» **Exercise description**
Which lines below contain the word "myocardium"? Copy each of those lines in full.
-- Begin Provided data --
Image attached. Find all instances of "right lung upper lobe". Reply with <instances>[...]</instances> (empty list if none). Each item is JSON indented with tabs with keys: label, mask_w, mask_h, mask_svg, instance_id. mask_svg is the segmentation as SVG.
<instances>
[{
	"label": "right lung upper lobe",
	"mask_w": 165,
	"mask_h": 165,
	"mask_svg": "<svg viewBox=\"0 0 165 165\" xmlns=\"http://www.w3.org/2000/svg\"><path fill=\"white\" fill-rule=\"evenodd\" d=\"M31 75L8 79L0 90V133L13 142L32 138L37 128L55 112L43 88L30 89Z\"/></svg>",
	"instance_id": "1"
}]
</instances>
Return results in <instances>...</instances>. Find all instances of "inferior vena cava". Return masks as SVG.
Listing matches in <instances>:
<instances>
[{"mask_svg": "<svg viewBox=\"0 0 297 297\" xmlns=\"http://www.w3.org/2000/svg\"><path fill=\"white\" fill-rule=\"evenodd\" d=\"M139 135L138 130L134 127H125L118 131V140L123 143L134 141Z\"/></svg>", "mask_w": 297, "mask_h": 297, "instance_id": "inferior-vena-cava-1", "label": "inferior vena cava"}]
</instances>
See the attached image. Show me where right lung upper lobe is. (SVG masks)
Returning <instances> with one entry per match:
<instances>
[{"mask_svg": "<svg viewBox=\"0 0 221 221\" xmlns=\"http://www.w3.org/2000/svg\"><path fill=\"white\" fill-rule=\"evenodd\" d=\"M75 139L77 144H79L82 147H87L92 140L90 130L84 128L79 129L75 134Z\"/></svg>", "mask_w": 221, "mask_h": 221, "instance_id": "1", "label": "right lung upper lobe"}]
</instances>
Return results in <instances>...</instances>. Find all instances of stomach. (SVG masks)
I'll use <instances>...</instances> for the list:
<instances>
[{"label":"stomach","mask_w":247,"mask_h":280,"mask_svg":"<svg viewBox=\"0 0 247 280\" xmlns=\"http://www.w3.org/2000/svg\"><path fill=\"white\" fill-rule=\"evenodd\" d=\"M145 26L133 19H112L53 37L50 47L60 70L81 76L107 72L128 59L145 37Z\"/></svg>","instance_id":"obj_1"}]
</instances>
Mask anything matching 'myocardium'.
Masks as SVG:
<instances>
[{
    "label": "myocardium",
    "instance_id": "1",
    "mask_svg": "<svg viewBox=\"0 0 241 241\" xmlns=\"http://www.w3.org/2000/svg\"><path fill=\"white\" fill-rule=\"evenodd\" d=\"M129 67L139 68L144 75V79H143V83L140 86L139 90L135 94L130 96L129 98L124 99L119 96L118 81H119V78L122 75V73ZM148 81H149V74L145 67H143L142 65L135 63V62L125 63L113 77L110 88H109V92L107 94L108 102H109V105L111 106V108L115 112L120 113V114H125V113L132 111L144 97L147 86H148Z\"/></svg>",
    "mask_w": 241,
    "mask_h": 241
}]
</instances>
-- End Provided data --
» **Answer below**
Mask anything matching 'myocardium'.
    "label": "myocardium",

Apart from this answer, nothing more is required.